The Custom 404 Pro plugin for WordPress contains a time-based SQL Injection vulnerability (CVE-2025-9947) affecting all versions up to and including 3.12.0. The vulnerability was discovered on October 10, 2025, and publicly disclosed on October 11, 2025. The flaw exists in the 'path' parameter due to insufficient escaping of user-supplied input and inadequate SQL query preparation (NVD).

The vulnerability is classified as a SQL Injection (CWE-89) with a CVSS v3.1 Base Score of 4.9 (Medium). The attack vector requires an authenticated user with Administrator-level access or higher privileges. The vulnerability allows attackers to append additional SQL queries to existing database queries, potentially leading to unauthorized data extraction (Wordfence).

The successful exploitation of this vulnerability could allow authenticated attackers with administrator privileges to extract sensitive information from the WordPress database.

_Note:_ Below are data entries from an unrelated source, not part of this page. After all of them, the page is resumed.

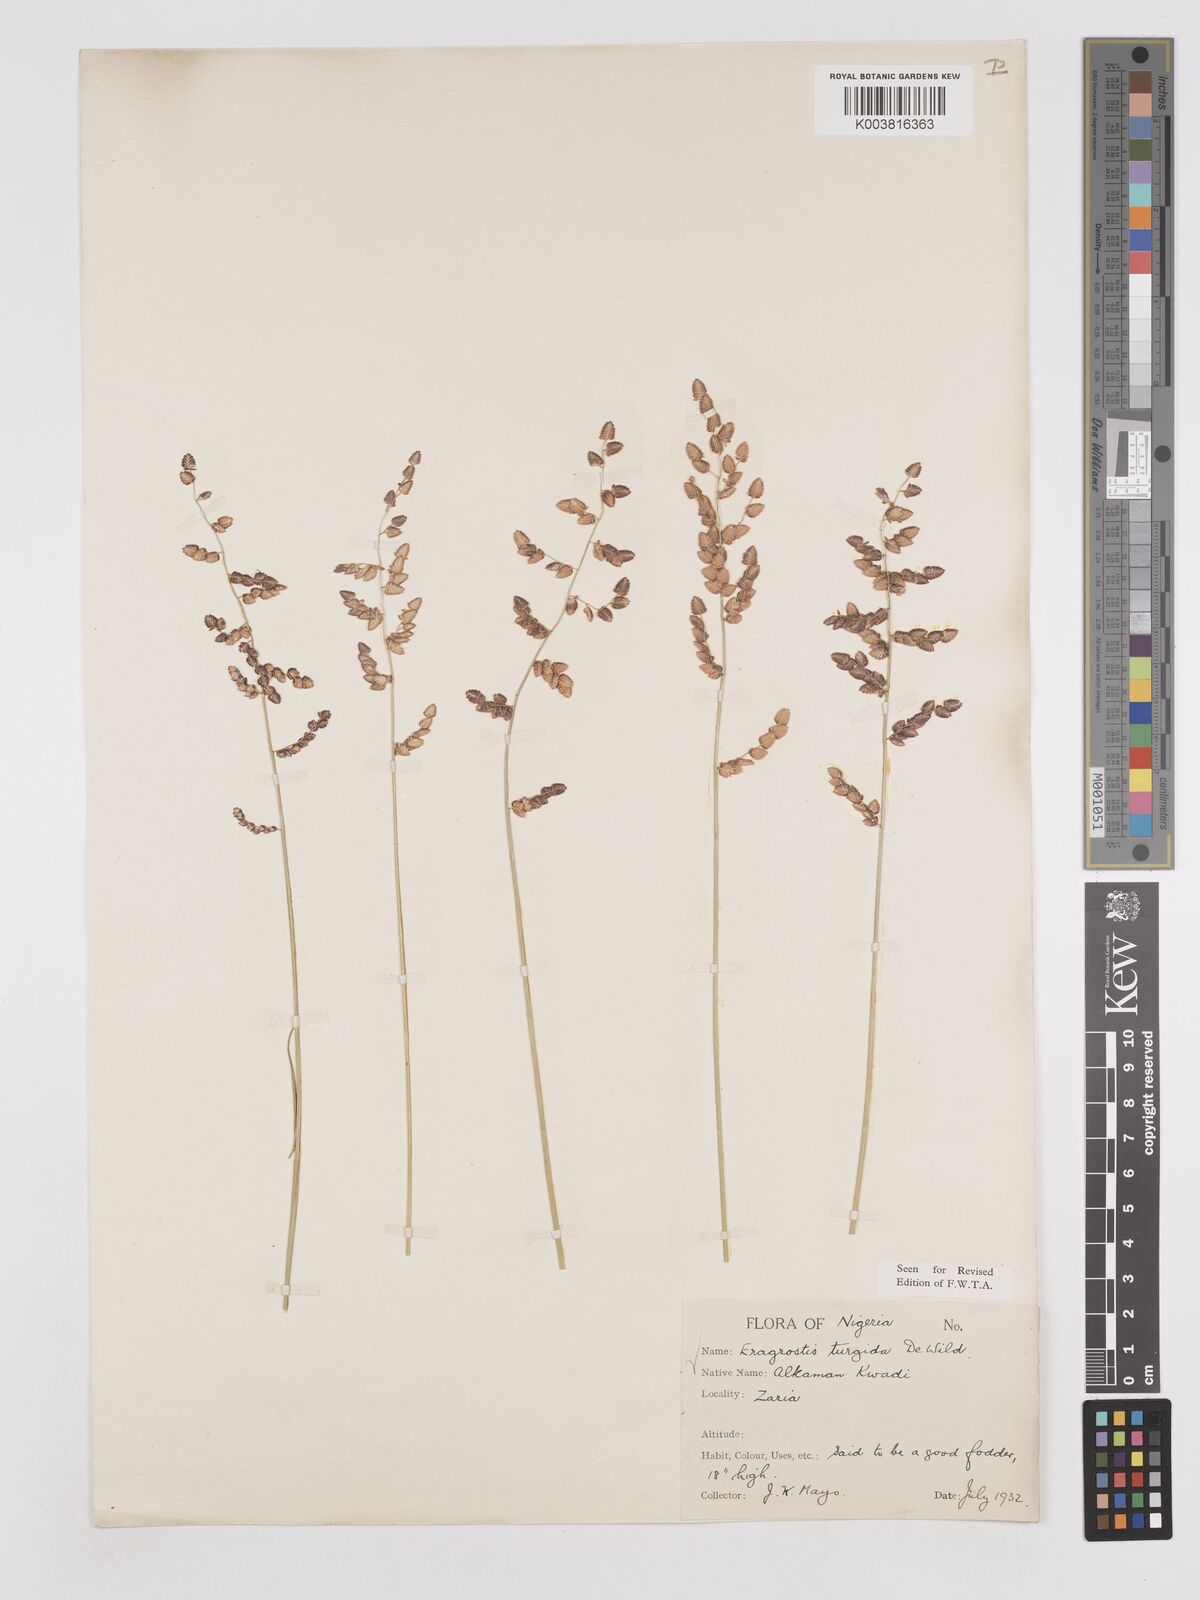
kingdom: Plantae
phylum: Tracheophyta
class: Liliopsida
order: Poales
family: Poaceae
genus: Eragrostis
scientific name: Eragrostis turgida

The vulnerability primarily affects the confidentiality of the system, with no direct impact on integrity or availability (NVD).

Website administrators running the Custom 404 Pro plugin should update to a version newer than 3.12.0 when available. In the meantime, it is recommended to restrict administrator access only to trusted users and monitor for any suspicious database queries (Wordfence).